Tech Companies Must Take Responsibility for AI ‘Disinformation’, Says Defamation Lawyer

"Renowned Defamation Lawyer Paul Tweed Urges Accountability for Tech Giants like Microsoft in the Spread of AI Disinformation, Citing Concerns from News Publishers"

Irish defamation lawyer Paul Tweed has expressed concerns about the spread of “disinformation” through generative AI, calling for companies like Microsoft to be held accountable. Tweed, who is the founder of W P Tweed & Co and an expert in media law and reputation management, has heard from news publishers and other organisations about the misleading information being churned out by AI chatbots. He believes that key players, for commercial or political reasons, are using these chatbots to spread disinformation. However, Tweed has also said that Irish law is not equipped to deal with the issues arising from the growing use of AI.

Tweed has questioned who should be held accountable for the spread of misleading information through AI, asking whether it is possible to sue a robot. He has used Microsoft as an example of a company that should be liable for the spread of such information, given its investment in OpenAI, the company that created the leading AI chatbot ChatGPT. Tweed argues that big tech companies should be subject to the law like everyone else.

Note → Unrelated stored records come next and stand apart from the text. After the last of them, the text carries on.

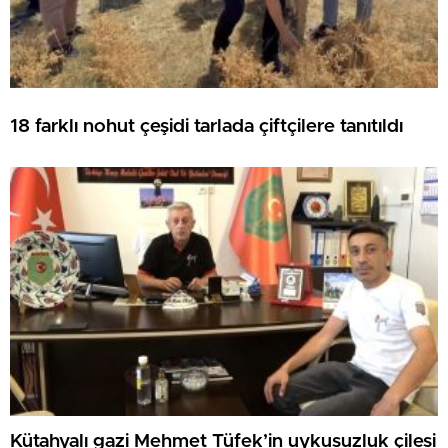
18 farklı nohut çeşidi tarlada çiftçilere tanıtıldı
Kütahyalı gazi Mehmet Tüfek’in uykusuzluk çilesi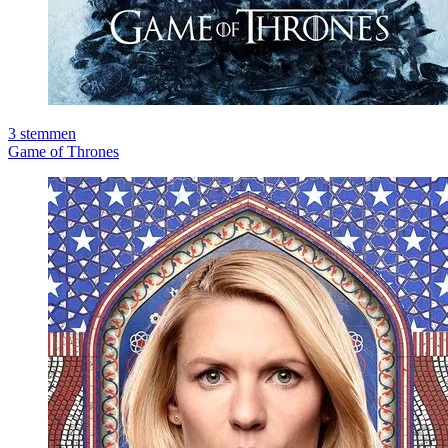
3
stemmen
Game of Thrones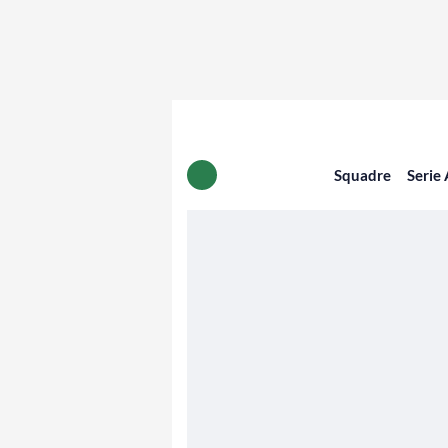
Squadre
Serie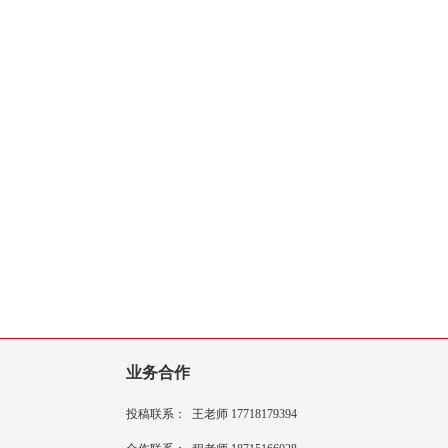
业务合作
投稿联系：
王老师 17718179394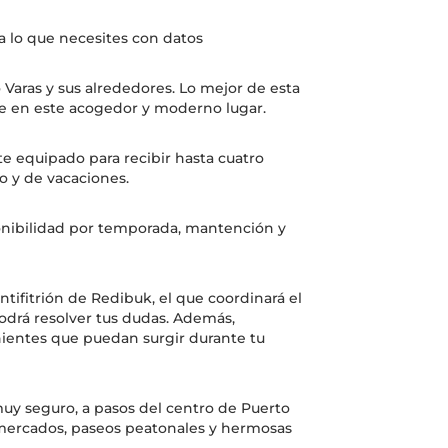
a lo que necesites con datos
 Varas y sus alrededores. Lo mejor de esta
nce en este acogedor y moderno lugar.
 equipado para recibir hasta cuatro
o y de vacaciones.
ponibilidad por temporada, mantención y
tifitrión de Redibuk, el que coordinará el
podrá resolver tus dudas. Además,
nientes que puedan surgir durante tu
uy seguro, a pasos del centro de Puerto
rmercados, paseos peatonales y hermosas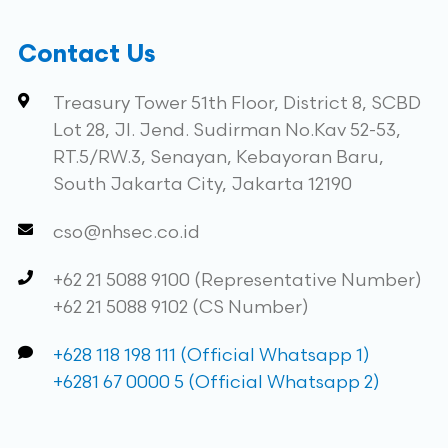
Contact Us
Treasury Tower 51th Floor, District 8, SCBD
Lot 28, Jl. Jend. Sudirman No.Kav 52-53,
RT.5/RW.3, Senayan, Kebayoran Baru,
South Jakarta City, Jakarta 12190
cso@nhsec.co.id
+62 21 5088 9100 (Representative Number)
+62 21 5088 9102 (CS Number)
+628 118 198 111 (Official Whatsapp 1)
+6281 67 0000 5 (Official Whatsapp 2)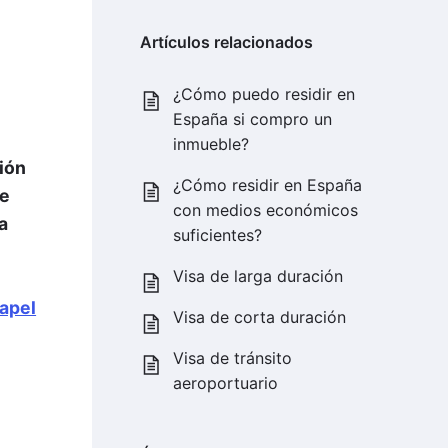
Artículos relacionados
¿Cómo puedo residir en
España si compro un
inmueble?
ción
¿Cómo residir en España
de
con medios económicos
a
suficientes?
Visa de larga duración
papel
Visa de corta duración
Visa de tránsito
aeroportuario
y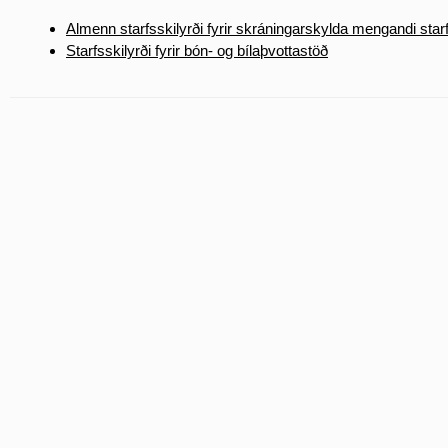
Almenn starfsskilyrði fyrir skráningarskylda mengandi sta
Starfsskilyrði fyrir bón- og bílaþvottastöð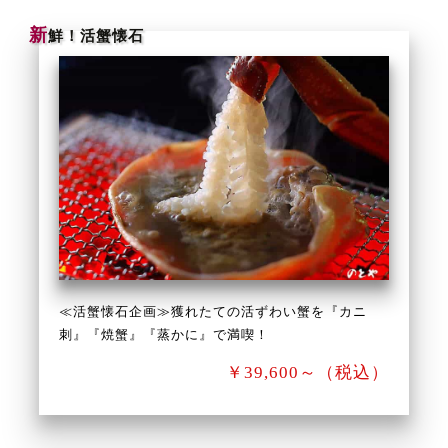
新
鮮！活蟹懐石
≪活蟹懐石企画≫獲れたての活ずわい蟹を『カニ
刺』『焼蟹』『蒸かに』で満喫！
￥39,600～（税込）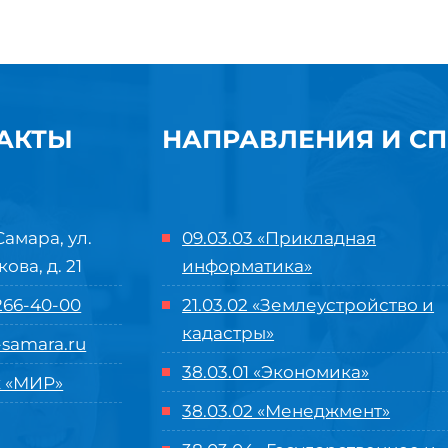
АКТЫ
НАПРАВЛЕНИЯ И С
Самара, ул.
09.03.03 «Прикладная
кова, д. 21
информатика»
 266-40-00
21.03.02 «Землеустройство и
кадастры»
samara.ru
38.03.01 «Экономика»
 «МИР»
38.03.02 «Менеджмент»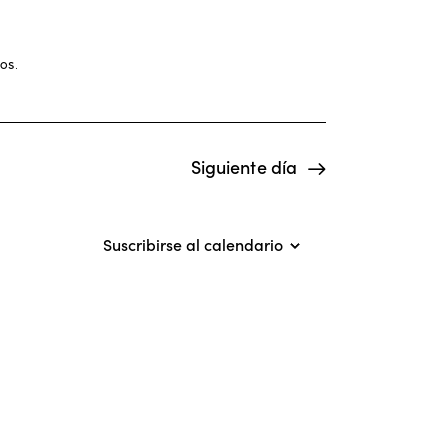
g
a
c
tos
.
i
ó
Siguiente día
n
d
Suscribirse al calendario
e
v
i
s
t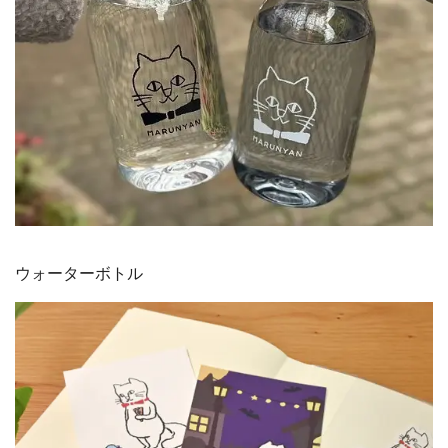
ウォーターボトル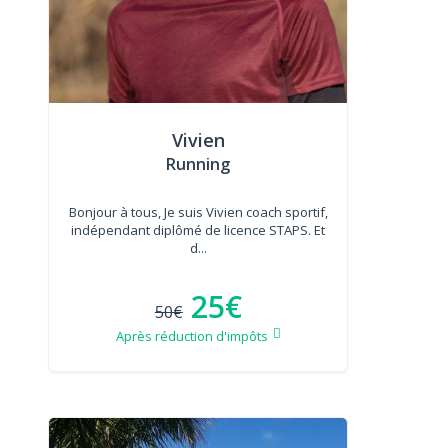
Vivien
Running
Bonjour à tous, Je suis Vivien coach sportif,
indépendant diplômé de licence STAPS. Et
d...
25€
50€
Après réduction d'impôts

Tweed has also commented on the issue of tax tourism, whereby big tech companies come to Ireland to take advantage of its tax system. He has said that this is not necessarily a bad thing for the Irish economy, but that such companies should not be treated any differently from the owners of the Irish Examiner, for example. He believes that introducing laws that would impact big tech firms would not scare them off, and that they must be subject to the law like everyone else.

Meanwhile, last week MEPs came a step closer to passing new rules regulating artificial intelligence tools such as ChatGPT, following a crunch vote. The European Union’s highly anticipated AI Act looks set to be the world’s first comprehensive legislation governing the technology, with new rules around the use of facial recognition, biometric surveillance, and other AI applications. This legislation will be an important step in addressing the issues raised by Tweed and others about the spread of disinformation through AI.

Tweed’s concerns about the spread of disinformation through AI are shared by many in the media and technology industries. The use of AI chatbots to spread misleading information has become increasingly prevalent, with some experts warning that this could have serious consequences for democracy and public trust in the media. The issue of accountability is a complex one, with many arguing that it is difficult to hold companies responsible for the actions of their AI systems. However, as AI becomes more sophisticated and more widely used, it is clear that new laws and regulations will be needed to address the challenges it presents.

In conclusion, the issue of disinformation spread through AI is a growing concern for many, including defamation lawyer Paul Tweed. He has called for big tech companies like Microsoft to be held accountable for the spread of misleading information through AI chatbots. While Irish law is not currently equipped to deal with this issue, new legislation is being developed at the European Union level that will regulate the use of AI tools like ChatGPT. This legislation will be an important step in addressing the challenges presented by AI and ensuring that companies are held accountable for their actions.